The M&A marketplace is very strong, and, according to the Small Business Growth Index from Capital One, small business optimism is the highest it’s been since spring of 2012. So it’s not surprising that many business owners are getting phone calls and letters saying, “I want to buy your business,” or “I have a buyer for you.”
These solicitations typically come from a private equity firm, a family office, or a larger corporation. Many of these are ethical inquiries from motivated firms ready and willing to pay a fair price. But some are from professional buyers, approaching you with the direct intent of getting a steal.
The latter are professional acquisition experts, and they’re very good at what they do. Entering into one-on-one negotiations with these buyers is like getting in the ring with a professional boxer. They’ve gone 180 and 6 while you’re at 0 and 0, reading a book on “how to box.”
Here’s the play-by-play. They’ll be friendly and cordial. They’ll tell you they’re in your corner. “Just tell us a number and we’ll see if we can get there.” They’ll say they can do it, but later in due diligence they will find reasons to drive down the value or change the structure.
Late in the match, an unscrupulous buyer will deliver this blow: “We still want to do the deal, but it’s not $20 million anymore. It’s $16 million for these reasons….” Maybe you’re tired. Maybe you and your spouse have been dreaming about the future. Maybe you’ve already invested a fair amount in legal or accountant fees. You give in, and down goes Frazier.
That said, many buyers do have fair intentions. They’re looking to grow through acquisition and they’ve targeted your firm as an ideal fit. If the synergies are right, you’ll get a fair price from a buyer who will keep their promises and help you meet your retirement and legacy goals.

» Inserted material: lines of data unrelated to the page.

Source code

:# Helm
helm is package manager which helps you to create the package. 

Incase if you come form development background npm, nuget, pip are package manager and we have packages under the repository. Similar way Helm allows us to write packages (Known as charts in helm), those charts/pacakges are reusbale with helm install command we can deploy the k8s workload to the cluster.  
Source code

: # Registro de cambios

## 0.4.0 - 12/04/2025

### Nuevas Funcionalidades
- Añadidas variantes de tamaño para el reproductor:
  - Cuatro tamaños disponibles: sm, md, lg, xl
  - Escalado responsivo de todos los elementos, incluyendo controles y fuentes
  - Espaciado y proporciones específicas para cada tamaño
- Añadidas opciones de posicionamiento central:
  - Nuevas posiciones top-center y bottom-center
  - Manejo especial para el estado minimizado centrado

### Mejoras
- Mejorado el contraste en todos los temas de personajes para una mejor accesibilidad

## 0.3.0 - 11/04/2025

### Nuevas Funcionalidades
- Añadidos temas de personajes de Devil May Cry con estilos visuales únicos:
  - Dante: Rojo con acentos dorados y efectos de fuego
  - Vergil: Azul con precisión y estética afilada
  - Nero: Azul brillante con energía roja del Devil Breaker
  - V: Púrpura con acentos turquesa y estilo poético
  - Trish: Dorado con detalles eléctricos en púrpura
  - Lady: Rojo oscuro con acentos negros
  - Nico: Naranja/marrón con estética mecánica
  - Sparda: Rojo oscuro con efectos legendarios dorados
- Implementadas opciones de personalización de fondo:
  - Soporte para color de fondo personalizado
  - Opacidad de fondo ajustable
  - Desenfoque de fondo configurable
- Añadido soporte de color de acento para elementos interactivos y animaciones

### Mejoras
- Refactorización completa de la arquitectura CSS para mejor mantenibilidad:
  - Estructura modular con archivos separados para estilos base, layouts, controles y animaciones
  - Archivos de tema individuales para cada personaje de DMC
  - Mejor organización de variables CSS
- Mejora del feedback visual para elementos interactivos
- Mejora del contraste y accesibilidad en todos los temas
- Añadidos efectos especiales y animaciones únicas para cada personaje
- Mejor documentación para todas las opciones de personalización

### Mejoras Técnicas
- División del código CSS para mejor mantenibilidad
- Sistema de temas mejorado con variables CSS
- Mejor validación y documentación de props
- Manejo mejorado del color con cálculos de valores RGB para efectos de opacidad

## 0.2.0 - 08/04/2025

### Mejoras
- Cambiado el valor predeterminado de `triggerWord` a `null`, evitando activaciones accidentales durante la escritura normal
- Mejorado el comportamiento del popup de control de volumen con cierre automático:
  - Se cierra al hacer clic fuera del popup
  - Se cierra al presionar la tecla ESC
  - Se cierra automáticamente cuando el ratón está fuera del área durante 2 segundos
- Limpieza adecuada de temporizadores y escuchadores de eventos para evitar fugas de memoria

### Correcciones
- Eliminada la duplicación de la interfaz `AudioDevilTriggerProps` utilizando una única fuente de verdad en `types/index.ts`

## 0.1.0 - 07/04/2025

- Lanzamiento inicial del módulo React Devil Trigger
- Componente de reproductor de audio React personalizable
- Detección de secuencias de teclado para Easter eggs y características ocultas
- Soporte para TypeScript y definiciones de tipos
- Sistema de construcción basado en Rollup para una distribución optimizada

The problem is, for a seller doing this for the first time, it is very difficult to tell the difference between these two buyers. So, what do you do when you get an unsolicited offer? You don’t get in the ring alone. Gather a team around you. Get educated. And keep your emotions in check.
Get an M&A advisor to act as the buffer between you and the buyer. The advisor can evaluate the offer against current market conditions, so you know where it ranks against comparable deals. Have your CPA look at the opportunity to find the optimal tax structure.
As legal documents come in, have an M&A attorney review the agreement. Don’t sign a letter of intent (even though it’s a non-binding document) without legal review. Get key negotiating points into that document early, because buyers are more likely to negotiate down from the LOI, not up.
You only get to sell your business once. You get one chance to do it right. Take charge of the situation. Unsolicited buyers may want to move quickly. They will want to keep you engaged in their transaction, in their process, without allowing other potential buyers to catch up.
Again, not everyone is out to get you. We’ve done some deals in which the final buyer was the first, unsolicited buyer. But we educated the sellers on where the market was at, and we helped them leverage their key negotiation points.
Unfortunately, you can’t trust everyone’s ethics and intentions. Don’t let your guard down. Avoid lowball offers and predatory tactics by building your own transition team. If that causes the buyer to walk away, you’ll know what their true intentions were.
Make sure you’re making an educated decision. With the right team, you’ll be punching above your weight and getting a fair value for your business.